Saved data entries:
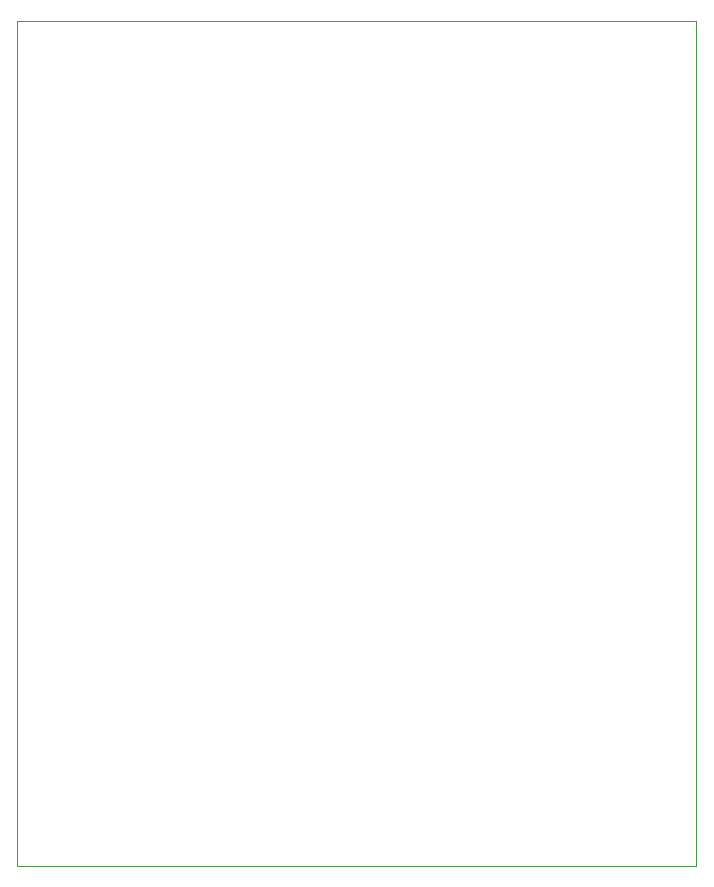
<source format=gbr>
%TF.GenerationSoftware,KiCad,Pcbnew,9.0.2*%
%TF.CreationDate,2025-08-12T13:49:35-04:00*%
%TF.ProjectId,Wireless Communication Board (WCB)V3.2,57697265-6c65-4737-9320-436f6d6d756e,rev?*%
%TF.SameCoordinates,Original*%
%TF.FileFunction,Profile,NP*%
%FSLAX46Y46*%
G04 Gerber Fmt 4.6, Leading zero omitted, Abs format (unit mm)*
G04 Created by KiCad (PCBNEW 9.0.2) date 2025-08-12 13:49:35*
%MOMM*%
%LPD*%
G01*
G04 APERTURE LIST*
%TA.AperFunction,Profile*%
%ADD10C,0.050000*%
%TD*%
G04 APERTURE END LIST*
D10*
X136500000Y-56000000D02*
X194000000Y-56000000D01*
X194000000Y-127500000D01*
X136500000Y-127500000D01*
X136500000Y-56000000D01*
M02*

</source>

:: TASK GOAL ::
The records above are to be set down exactly as written, with no images.

:: SOLUTION FOR THIS TASK ::
<source format=gbr>
%TF.GenerationSoftware,KiCad,Pcbnew,9.0.2*%
%TF.CreationDate,2025-08-12T13:49:35-04:00*%
%TF.ProjectId,Wireless Communication Board (WCB)V3.2,57697265-6c65-4737-9320-436f6d6d756e,rev?*%
%TF.SameCoordinates,Original*%
%TF.FileFunction,Profile,NP*%
%FSLAX46Y46*%
G04 Gerber Fmt 4.6, Leading zero omitted, Abs format (unit mm)*
G04 Created by KiCad (PCBNEW 9.0.2) date 2025-08-12 13:49:35*
%MOMM*%
%LPD*%
G01*
G04 APERTURE LIST*
%TA.AperFunction,Profile*%
%ADD10C,0.050000*%
%TD*%
G04 APERTURE END LIST*
D10*
X136500000Y-56000000D02*
X194000000Y-56000000D01*
X194000000Y-127500000D01*
X136500000Y-127500000D01*
X136500000Y-56000000D01*
M02*

</source>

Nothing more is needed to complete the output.